READING PASSAGE:
○ ○ ○
We all know that businesses deduct business expenses. That’s why they pay tax on their net income, not their gross. Business expenses are almost as American as apple pie, but in an almost un-American sounding rule, dispensaries can’t. Why?
Section 280E of the tax code denies deductions for any business trafficking in controlled substances. This black letter rule was meant to stop drug dealers claiming tax deductions but hits medical marijuana too. Sure, state law may allow medical marijuana, but federal law still classifies it as a controlled substance. Dispensaries are impacted, including California’s massive Harborside Health Center.
The IRS and Tax Court must abide by Section 280E of the tax code. However, the U.S. Tax Court has allowed dispensaries to deduct other expenses distinct from dispensing marijuana. See Californians Helping to Alleviate Medical Problems Inc. v. Commissioner. If a dispensary sells marijuana and also engages in the separate business of care-giving, the caregiving expenses are deductible.
If only 10% of the premises is used to dispense marijuana, most of the rent is deductible. Still, good record-keeping is essential. See Medical Marijuana Dispensaries Persist Despite Tax Obstacles. That was one of the issues facing Martin Olive.
He set out to sell legal medical marijuana, calling his business Vapor Room. Vaporizers are expensive equipment that extract marijuana’s principal active component so users can inhale the vapor rather than smoke. The IRS audited Mr. Olive and presented a big bill.
○ ○ ○
SET OF TASKS:
[a] Answer these questions from the passage on dispensary taxes, one line each, marked (i), (ii), (iii) to match.
(i) Which section of the tax code denies deductions to businesses trafficking in controlled substances?
(ii) What name did Martin Olive give his business?
(iii) Under the Tax Court ruling the passage cites, which expenses are deductible when a dispensary also runs a separate care-giving business?
[b] Reproduce the passage on dispensary taxes word for word, from "Section 280E of the tax code denies" to "expenses are deductible.".
○ ○ ○
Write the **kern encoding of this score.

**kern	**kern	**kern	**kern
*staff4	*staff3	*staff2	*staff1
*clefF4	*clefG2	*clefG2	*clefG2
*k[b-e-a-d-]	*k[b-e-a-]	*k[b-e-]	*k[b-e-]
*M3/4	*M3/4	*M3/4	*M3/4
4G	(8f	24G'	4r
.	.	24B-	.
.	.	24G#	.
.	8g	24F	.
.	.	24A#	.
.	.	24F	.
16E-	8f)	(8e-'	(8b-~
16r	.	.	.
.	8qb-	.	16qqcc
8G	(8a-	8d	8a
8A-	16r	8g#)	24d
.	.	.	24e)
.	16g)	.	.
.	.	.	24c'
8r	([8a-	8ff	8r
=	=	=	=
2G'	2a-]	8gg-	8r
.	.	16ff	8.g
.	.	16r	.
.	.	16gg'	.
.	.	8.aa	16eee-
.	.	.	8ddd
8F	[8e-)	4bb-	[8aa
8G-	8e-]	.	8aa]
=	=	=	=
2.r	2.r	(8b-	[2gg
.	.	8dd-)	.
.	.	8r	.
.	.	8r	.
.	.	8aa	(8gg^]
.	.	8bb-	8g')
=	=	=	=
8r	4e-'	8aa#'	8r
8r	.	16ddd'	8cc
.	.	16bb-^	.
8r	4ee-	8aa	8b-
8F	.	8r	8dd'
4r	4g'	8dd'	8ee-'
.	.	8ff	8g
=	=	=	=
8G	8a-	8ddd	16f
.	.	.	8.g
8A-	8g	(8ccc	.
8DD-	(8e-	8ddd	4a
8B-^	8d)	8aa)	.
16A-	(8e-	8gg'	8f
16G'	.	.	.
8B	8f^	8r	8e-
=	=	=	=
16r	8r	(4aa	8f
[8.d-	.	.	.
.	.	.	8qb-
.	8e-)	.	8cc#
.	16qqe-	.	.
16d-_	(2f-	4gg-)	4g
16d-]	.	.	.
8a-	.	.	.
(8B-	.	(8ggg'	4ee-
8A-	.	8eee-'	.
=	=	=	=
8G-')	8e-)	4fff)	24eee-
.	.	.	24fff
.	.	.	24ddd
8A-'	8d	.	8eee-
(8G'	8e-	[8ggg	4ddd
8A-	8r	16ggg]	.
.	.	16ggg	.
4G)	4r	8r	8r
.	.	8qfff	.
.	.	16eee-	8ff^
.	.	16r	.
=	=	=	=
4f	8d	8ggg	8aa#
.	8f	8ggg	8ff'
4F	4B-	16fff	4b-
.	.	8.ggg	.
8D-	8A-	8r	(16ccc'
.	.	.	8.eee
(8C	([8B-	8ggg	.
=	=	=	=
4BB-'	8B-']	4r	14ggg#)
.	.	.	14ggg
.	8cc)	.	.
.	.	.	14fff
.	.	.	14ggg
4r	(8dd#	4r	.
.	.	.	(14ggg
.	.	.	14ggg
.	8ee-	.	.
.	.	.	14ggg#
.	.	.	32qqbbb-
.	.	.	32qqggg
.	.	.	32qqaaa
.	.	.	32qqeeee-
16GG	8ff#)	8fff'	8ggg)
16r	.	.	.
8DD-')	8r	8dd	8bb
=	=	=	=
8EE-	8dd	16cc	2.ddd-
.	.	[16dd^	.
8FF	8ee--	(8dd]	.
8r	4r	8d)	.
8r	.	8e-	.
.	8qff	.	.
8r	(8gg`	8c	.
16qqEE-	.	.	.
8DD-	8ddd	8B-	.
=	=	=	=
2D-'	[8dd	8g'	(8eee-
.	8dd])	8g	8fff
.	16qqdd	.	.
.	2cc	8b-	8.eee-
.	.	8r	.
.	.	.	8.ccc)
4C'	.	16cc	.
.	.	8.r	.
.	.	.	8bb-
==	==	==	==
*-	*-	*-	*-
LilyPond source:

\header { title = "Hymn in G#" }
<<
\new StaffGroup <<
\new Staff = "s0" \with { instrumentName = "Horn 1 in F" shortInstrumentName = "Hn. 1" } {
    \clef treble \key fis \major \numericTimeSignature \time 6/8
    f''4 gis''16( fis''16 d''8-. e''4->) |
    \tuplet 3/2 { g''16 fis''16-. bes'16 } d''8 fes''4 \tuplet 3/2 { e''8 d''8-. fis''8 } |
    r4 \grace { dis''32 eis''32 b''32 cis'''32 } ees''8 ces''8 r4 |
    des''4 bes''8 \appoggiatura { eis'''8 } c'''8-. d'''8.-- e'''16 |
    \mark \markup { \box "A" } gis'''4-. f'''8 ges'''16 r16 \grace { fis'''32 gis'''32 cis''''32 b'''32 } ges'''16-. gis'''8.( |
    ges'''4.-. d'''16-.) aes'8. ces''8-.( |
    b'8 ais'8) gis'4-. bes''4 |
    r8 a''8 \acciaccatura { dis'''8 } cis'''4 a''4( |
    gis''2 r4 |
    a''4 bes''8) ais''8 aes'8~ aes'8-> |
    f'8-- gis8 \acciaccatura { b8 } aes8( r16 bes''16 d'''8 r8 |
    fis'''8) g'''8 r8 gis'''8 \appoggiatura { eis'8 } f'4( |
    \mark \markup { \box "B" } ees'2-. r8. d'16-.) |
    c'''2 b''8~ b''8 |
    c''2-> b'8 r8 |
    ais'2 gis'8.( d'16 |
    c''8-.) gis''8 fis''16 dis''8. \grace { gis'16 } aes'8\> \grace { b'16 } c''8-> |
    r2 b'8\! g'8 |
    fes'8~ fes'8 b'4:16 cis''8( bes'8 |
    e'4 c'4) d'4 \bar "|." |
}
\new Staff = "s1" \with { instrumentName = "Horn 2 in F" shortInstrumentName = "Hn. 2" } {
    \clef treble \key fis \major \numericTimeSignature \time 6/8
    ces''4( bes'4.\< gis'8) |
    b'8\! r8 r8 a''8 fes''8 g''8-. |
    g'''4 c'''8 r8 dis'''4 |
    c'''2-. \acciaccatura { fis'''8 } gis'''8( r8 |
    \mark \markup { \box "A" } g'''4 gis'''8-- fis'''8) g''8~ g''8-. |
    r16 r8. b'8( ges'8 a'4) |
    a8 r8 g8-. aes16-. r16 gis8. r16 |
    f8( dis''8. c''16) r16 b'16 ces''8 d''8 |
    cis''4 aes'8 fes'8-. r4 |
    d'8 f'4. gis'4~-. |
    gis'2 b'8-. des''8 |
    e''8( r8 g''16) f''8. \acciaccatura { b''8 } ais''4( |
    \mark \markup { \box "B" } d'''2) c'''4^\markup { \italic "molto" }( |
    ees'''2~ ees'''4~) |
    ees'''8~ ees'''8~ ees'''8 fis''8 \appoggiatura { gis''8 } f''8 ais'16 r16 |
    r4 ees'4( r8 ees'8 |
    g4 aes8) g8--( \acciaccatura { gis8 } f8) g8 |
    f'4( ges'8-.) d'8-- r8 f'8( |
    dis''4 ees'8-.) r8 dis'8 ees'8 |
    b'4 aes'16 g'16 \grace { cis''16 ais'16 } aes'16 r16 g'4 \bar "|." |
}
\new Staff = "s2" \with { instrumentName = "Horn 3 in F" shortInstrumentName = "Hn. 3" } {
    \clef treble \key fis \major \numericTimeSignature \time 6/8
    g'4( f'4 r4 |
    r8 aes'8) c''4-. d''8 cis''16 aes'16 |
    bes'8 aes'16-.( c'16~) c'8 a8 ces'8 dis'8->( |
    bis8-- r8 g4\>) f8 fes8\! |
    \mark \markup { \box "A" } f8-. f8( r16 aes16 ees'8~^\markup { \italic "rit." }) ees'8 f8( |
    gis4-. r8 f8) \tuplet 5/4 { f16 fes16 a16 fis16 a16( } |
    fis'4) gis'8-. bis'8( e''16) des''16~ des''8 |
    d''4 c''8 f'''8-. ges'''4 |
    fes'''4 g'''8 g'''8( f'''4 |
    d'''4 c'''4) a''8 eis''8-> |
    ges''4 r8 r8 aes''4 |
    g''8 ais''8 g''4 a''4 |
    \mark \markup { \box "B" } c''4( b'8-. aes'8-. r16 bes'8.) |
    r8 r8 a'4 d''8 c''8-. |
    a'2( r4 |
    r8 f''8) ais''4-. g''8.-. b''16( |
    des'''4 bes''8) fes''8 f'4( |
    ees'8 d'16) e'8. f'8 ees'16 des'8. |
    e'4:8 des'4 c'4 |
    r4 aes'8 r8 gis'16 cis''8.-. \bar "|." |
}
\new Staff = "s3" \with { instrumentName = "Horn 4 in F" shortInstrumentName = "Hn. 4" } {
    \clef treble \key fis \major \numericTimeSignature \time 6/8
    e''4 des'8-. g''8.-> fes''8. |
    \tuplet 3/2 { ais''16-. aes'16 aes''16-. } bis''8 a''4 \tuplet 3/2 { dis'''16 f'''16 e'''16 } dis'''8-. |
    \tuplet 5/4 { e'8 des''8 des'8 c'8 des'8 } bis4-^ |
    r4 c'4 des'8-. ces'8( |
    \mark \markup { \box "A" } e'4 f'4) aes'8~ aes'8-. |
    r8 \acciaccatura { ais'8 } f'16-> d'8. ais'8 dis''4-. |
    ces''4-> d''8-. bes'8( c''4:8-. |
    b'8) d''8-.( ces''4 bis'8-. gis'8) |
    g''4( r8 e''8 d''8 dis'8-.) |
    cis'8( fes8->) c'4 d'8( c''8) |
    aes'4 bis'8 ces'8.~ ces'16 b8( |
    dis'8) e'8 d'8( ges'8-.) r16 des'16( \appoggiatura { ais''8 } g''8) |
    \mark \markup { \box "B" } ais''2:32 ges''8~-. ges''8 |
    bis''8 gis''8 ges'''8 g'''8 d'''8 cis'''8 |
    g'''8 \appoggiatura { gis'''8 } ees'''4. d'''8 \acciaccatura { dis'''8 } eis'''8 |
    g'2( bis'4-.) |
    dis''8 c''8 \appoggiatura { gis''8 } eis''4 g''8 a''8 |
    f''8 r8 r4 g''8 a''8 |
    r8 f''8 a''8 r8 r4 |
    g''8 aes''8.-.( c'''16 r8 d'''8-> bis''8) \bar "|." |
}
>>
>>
○ ○ ○
SOLUTIONS PER TASK:
[a]
(i) Section 280E
(ii) Vapor Room
(iii) The caregiving expenses

[b]
Section 280E of the tax code denies deductions for any business trafficking in controlled substances. This black letter rule was meant to stop drug dealers claiming tax deductions but hits medical marijuana too. Sure, state law may allow medical marijuana, but federal law still classifies it as a controlled substance. Dispensaries are impacted, including California’s massive Harborside Health Center.
The IRS and Tax Court must abide by Section 280E of the tax code. However, the U.S. Tax Court has allowed dispensaries to deduct other expenses distinct from dispensing marijuana. See Californians Helping to Alleviate Medical Problems Inc. v. Commissioner. If a dispensary sells marijuana and also engages in the separate business of care-giving, the caregiving expenses are deductible.